EXERCISE INSTRUCTIONS: Could you restate every entry word for word, leaving the pictures out?

[Page-level text extractions]
BEGIN

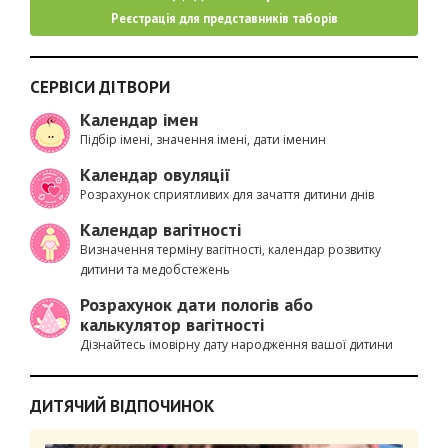
Реєстрація для представників таборів
СЕРВІСИ ДІТВОРИ
Календар імен
Підбір імені, значення імені, дати іменин
Календар овуляції
Розрахунок сприятливих для зачаття дитини днів
Календар вагітності
Визначення терміну вагітності, календар розвитку
дитини та медобстежень
Розрахунок дати пологів або
калькулятор вагітності
Дізнайтесь імовірну дату народження вашої дитини
ДИТЯЧИЙ ВІДПОЧИНОК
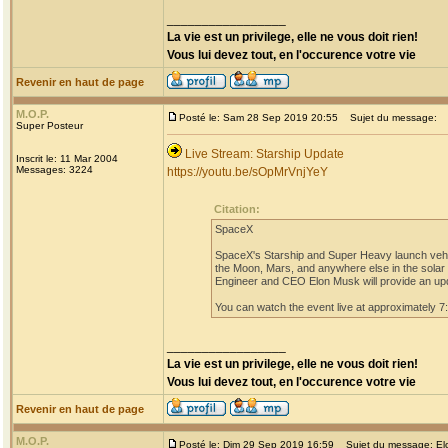
_________________
La vie est un privilege, elle ne vous doit rien!
Vous lui devez tout, en l'occurence votre vie
Revenir en haut de page
M.O.P.
Posté le: Sam 28 Sep 2019 20:55
Sujet du message:
Super Posteur
Live Stream: Starship Update
Inscrit le: 11 Mar 2004
Messages: 3224
https://youtu.be/sOpMrVnjYeY
Citation:
SpaceX
SpaceX's Starship and Super Heavy launch vehicle
the Moon, Mars, and anywhere else in the solar
Engineer and CEO Elon Musk will provide an upd
You can watch the event live at approximately 7
_________________
La vie est un privilege, elle ne vous doit rien!
Vous lui devez tout, en l'occurence votre vie
Revenir en haut de page
M.O.P.
Posté le: Dim 29 Sep 2019 16:59
Sujet du message: Elon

END

OUTPUT FOR THIS TASK:
Реєстрація для представників таборів
СЕРВІСИ ДІТВОРИ
Календар імен
Підбір імені, значення імені, дати іменин
Календар овуляції
Розрахунок сприятливих для зачаття дитини днів
Календар вагітності
Визначення терміну вагітності, календар розвитку
дитини та медобстежень
Розрахунок дати пологів або
калькулятор вагітності
Дізнайтесь імовірну дату народження вашої дитини
ДИТЯЧИЙ ВІДПОЧИНОК
_________________
La vie est un privilege, elle ne vous doit rien!
Vous lui devez tout, en l'occurence votre vie
Revenir en haut de page
M.O.P.
Posté le: Sam 28 Sep 2019 20:55
Sujet du message:
Super Posteur
Live Stream: Starship Update
Inscrit le: 11 Mar 2004
Messages: 3224
https://youtu.be/sOpMrVnjYeY
Citation:
SpaceX
SpaceX's Starship and Super Heavy launch vehicle
the Moon, Mars, and anywhere else in the solar
Engineer and CEO Elon Musk will provide an upd
You can watch the event live at approximately 7
_________________
La vie est un privilege, elle ne vous doit rien!
Vous lui devez tout, en l'occurence votre vie
Revenir en haut de page
M.O.P.
Posté le: Dim 29 Sep 2019 16:59
Sujet du message: Elon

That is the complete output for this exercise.